Greisman S E, DuBuy J B, Woodward C L
Infect Immun. 1979 Aug;25(2):538-57. doi: 10.1128/iai.25.2.538-557.1979.
Outbred Swiss mice were inoculated intraperitoneally or intravenously with one 90 to 100% lethal dose of Escherichia coli O:18, Proteus mirabilis, or Klebsiella pneumoniae. After carefully timed intervals, aminoglycoside antibiotics were begun at dosages nnd intervals predetermined to constitute optimal therapy. With progressive increases in delay of antibiotic therapy, mortality rates increased progressively from 0% to 90 to 100%. Standardized models of infection were developed by selecting delay periods before initiating antibiotic therapy such that 50 to 70% mortalities resulted. Utilizing these models, agents with reputed anti-endotoxin activity were administered concomitantly with the delayed antibiotic therapy to determine if any could prevent gram-negative septic mortality no longer preventable by the antibiotics alone. The following were observed: (i) adrenal corticosteroids prevented mortality that was no longer preventable by optimal aminoglycoside antibiotics alone. The following were preventable by optimal aminoglycoside antibiotic therapy alone; (ii) specific antisera also did so, provided anaphylaxis was circumvented; (iii) in one model (P. mirabilis), such protection by adrenal corticosteroids and specific antiserum could be additive; (iv) adrenal corticosteroids and specific antiserum acted synergistically with the aminoglycoside antibiotics--no protection was achieved by delayed administration of the steroids or antiserum alone; (v) timing was crucial--the synergistic protective activity of adrenal corticosteroids and of specific antiserum with aminoglycosides declined rapidly as infection progressed; (vi) cyclophosphamide pretreatment markedly impaired the synergistic protective activity of specific antiserum and of adrenal corticosteroids with aminoglycosides; (vii) no reputed anti-endotoxin agents other than adrenal corticosteroids and specific antiserum proved capable of preventing mortality not preventable by aminoglycoside antibiotics alone. These included antisera to rough mutant Enterobacteriaceae of Rc, Rd, and Re chemotypes, anticoagulants (heparin), ascorbic acid, antiproteolytic agents (aprotinin), alpha adrenergic blockers (phenoxybenzamine), prostaglandin synthetase inhibitors (acetylsalicylic acid, sodium salicylate, indomethacin), nicotinamide, glucose, and insulin-glucose-potassium mixtures.

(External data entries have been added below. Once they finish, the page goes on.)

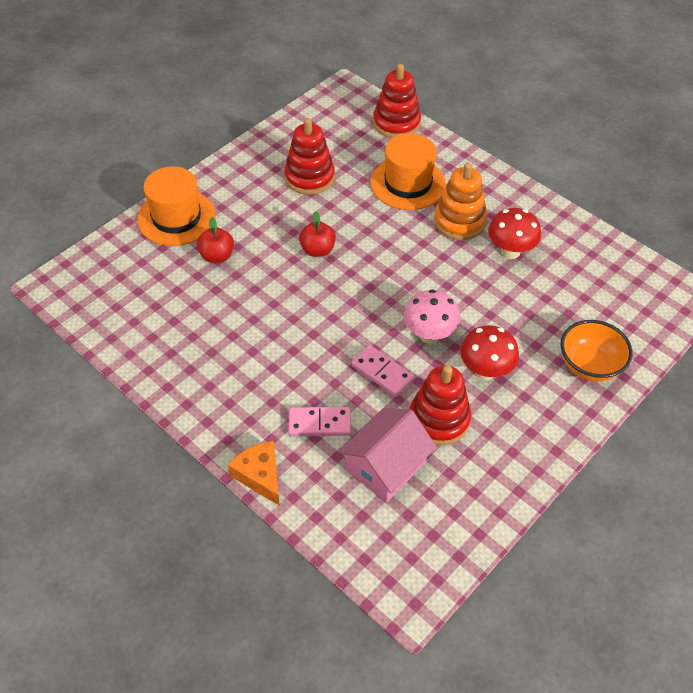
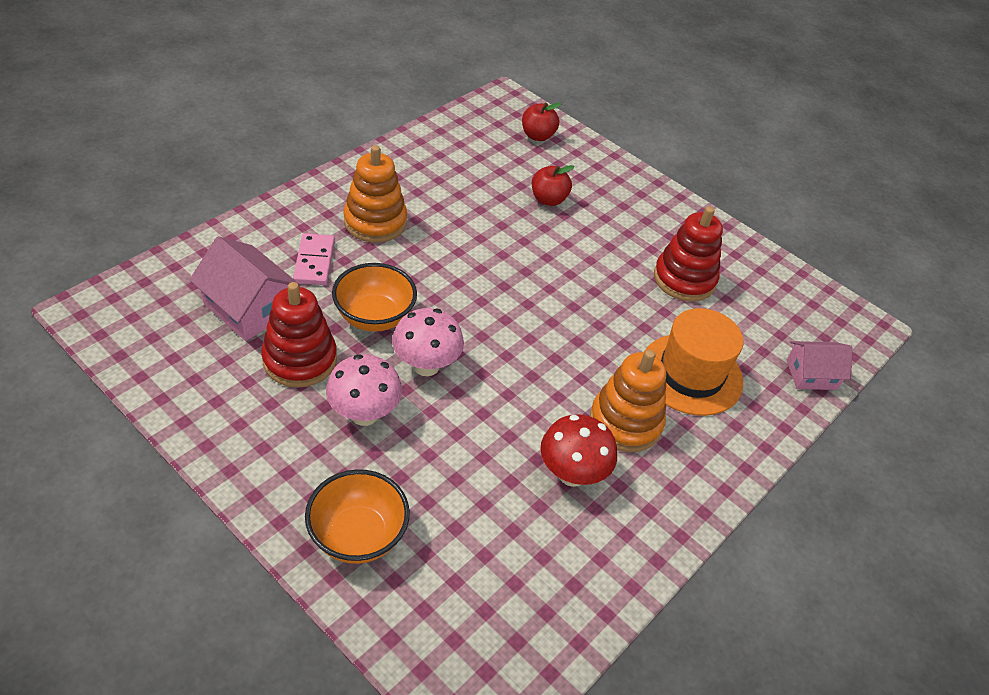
camera: 85 degrees right, 5 degrees down
(176, 217) = (603, 173): orange hat -> none
(259, 381) = (375, 222): none -> orange stacking toy
(260, 475) = (261, 216): orange cheese -> none
(317, 250) = (562, 278): red apple -> red apple (537, 136)
(382, 372) = (374, 317): pink domino -> orange bowl
(396, 123) = (811, 375): red stacking toy -> pink house
(485, 371) = (364, 414): red mushroom -> pink mushroom

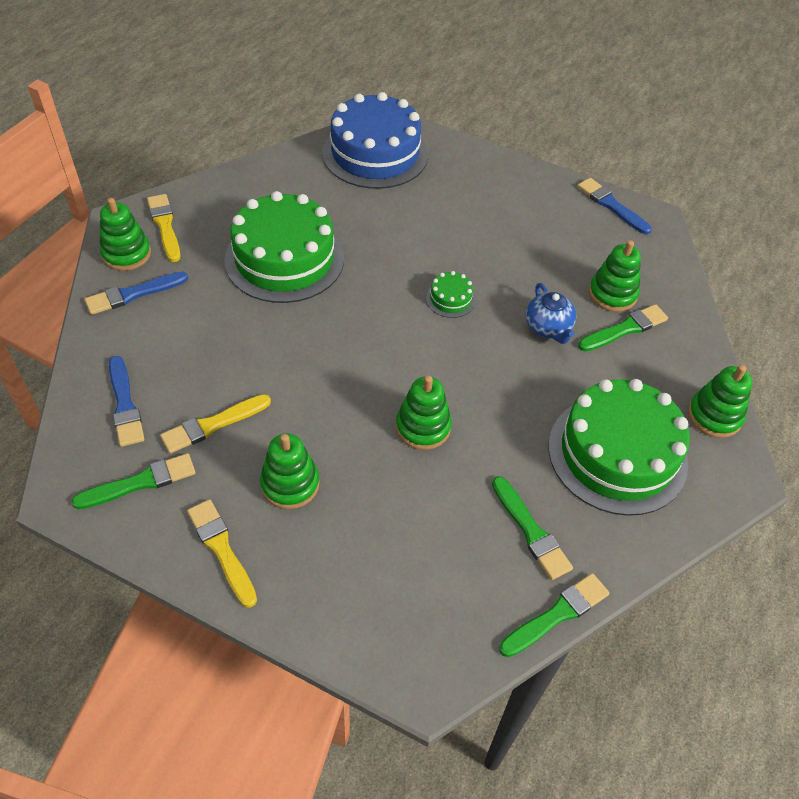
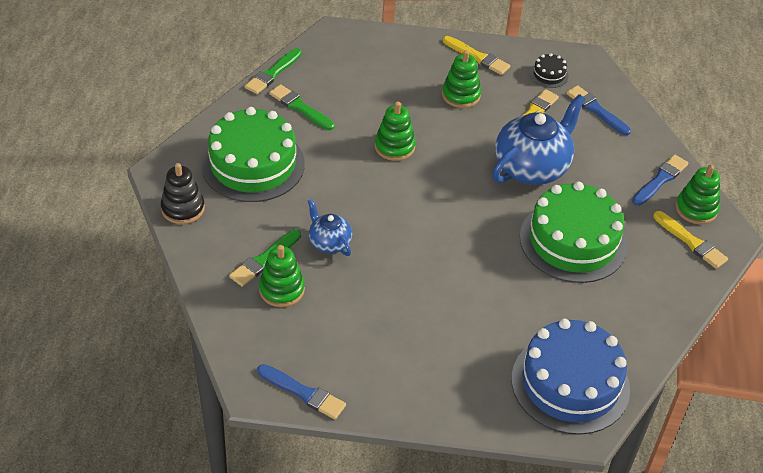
camera: 160 degrees right, 5 degrees down
(140, 482) = (549, 75): green brush -> black cake
(268, 350) = (532, 167): none -> blue teapot
(450, 299) = (419, 245): green cake -> none
(714, 416) = (183, 208): green stacking toy -> black stacking toy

将远交系瑞士小鼠通过腹腔内或静脉内接种1个90%至100%致死剂量的大肠杆菌O:18、奇异变形杆菌或肺炎克雷伯菌。在经过精心设定的时间间隔后,开始以预先确定的剂量和间隔给予氨基糖苷类抗生素,以构成最佳治疗方案。随着抗生素治疗延迟时间的逐渐增加,死亡率从0%逐渐上升至90%至100%。通过选择开始抗生素治疗前的延迟时间,建立了标准化感染模型,使得死亡率达到50%至70%。利用这些模型,在延迟抗生素治疗的同时给予具有抗内毒素活性的药物,以确定是否有任何药物能够预防革兰氏阴性菌败血症导致的死亡率,而这是仅靠抗生素无法预防的。观察到以下情况:(i) 肾上腺皮质类固醇可预防仅靠最佳氨基糖苷类抗生素无法预防的死亡率。以下情况仅靠最佳氨基糖苷类抗生素治疗即可预防;(ii) 特异性抗血清也可预防,前提是避免过敏反应;(iii) 在一个模型(奇异变形杆菌)中,肾上腺皮质类固醇和特异性抗血清的这种保护作用可能具有相加性;(iv) 肾上腺皮质类固醇和特异性抗血清与氨基糖苷类抗生素协同作用——单独延迟给予类固醇或抗血清无法实现保护作用;(v) 时间很关键——随着感染进展,肾上腺皮质类固醇和特异性抗血清与氨基糖苷类抗生素的协同保护活性迅速下降;(vi) 环磷酰胺预处理显著损害特异性抗血清和肾上腺皮质类固醇与氨基糖苷类抗生素的协同保护活性;(vii) 除肾上腺皮质类固醇和特异性抗血清外,没有其他所谓的抗内毒素药物能够预防仅靠氨基糖苷类抗生素无法预防的死亡率。这些药物包括针对Rc、Rd和Re化学型粗糙突变肠杆菌科细菌的抗血清、抗凝剂(肝素)、抗坏血酸、抗蛋白水解剂(抑肽酶)、α肾上腺素能阻滞剂(酚苄明)、前列腺素合成酶抑制剂(乙酰水杨酸、水杨酸钠、吲哚美辛)、烟酰胺、葡萄糖以及胰岛素-葡萄糖-钾混合物。